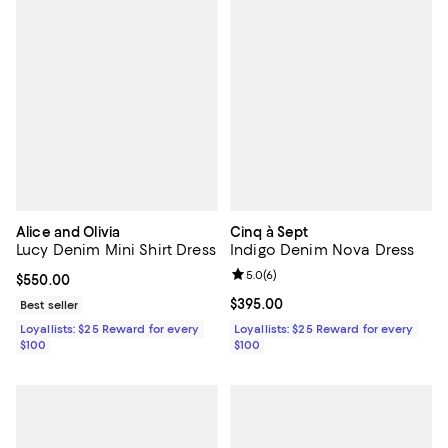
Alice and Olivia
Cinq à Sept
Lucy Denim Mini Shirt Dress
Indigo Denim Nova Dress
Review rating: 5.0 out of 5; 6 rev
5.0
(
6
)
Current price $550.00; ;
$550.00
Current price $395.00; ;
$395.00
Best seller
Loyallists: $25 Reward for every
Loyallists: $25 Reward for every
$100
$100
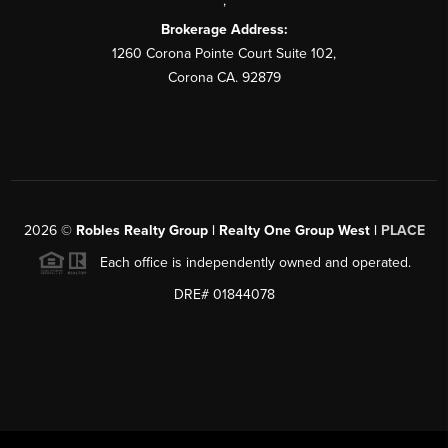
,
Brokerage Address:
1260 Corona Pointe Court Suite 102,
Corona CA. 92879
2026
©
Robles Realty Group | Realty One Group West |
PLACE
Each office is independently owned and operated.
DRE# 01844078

* * *

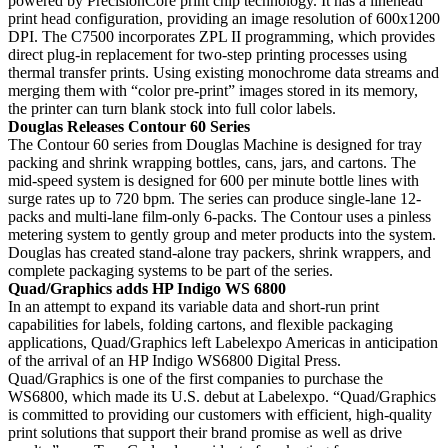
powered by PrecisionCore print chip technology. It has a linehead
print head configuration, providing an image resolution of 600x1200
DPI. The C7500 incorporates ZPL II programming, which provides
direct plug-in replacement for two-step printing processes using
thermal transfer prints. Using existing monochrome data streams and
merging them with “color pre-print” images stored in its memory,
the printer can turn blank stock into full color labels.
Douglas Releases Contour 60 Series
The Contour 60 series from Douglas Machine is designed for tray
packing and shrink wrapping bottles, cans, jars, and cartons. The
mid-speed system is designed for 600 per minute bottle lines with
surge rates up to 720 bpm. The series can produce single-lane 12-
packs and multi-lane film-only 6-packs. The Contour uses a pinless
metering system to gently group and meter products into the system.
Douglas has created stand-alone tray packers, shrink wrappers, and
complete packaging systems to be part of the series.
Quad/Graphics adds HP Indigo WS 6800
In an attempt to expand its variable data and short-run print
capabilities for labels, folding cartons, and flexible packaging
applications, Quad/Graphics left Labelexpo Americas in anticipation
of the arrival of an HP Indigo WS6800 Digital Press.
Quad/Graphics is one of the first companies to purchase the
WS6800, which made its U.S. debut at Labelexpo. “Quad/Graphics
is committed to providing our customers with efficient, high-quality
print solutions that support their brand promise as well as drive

### To-do item:
Give again, exactly as written above, every line from the one holding "Current price $395.00; ;" to the one holding "DRE# 01844078", with both ends kept and the pictures left out.

### Result of the task:
Current price $395.00; ;
$395.00
Best seller
Loyallists: $25 Reward for every
Loyallists: $25 Reward for every
$100
$100
,
Brokerage Address:
1260 Corona Pointe Court Suite 102,
Corona CA. 92879
2026
©
Robles Realty Group | Realty One Group West |
PLACE
Each office is independently owned and operated.
DRE# 01844078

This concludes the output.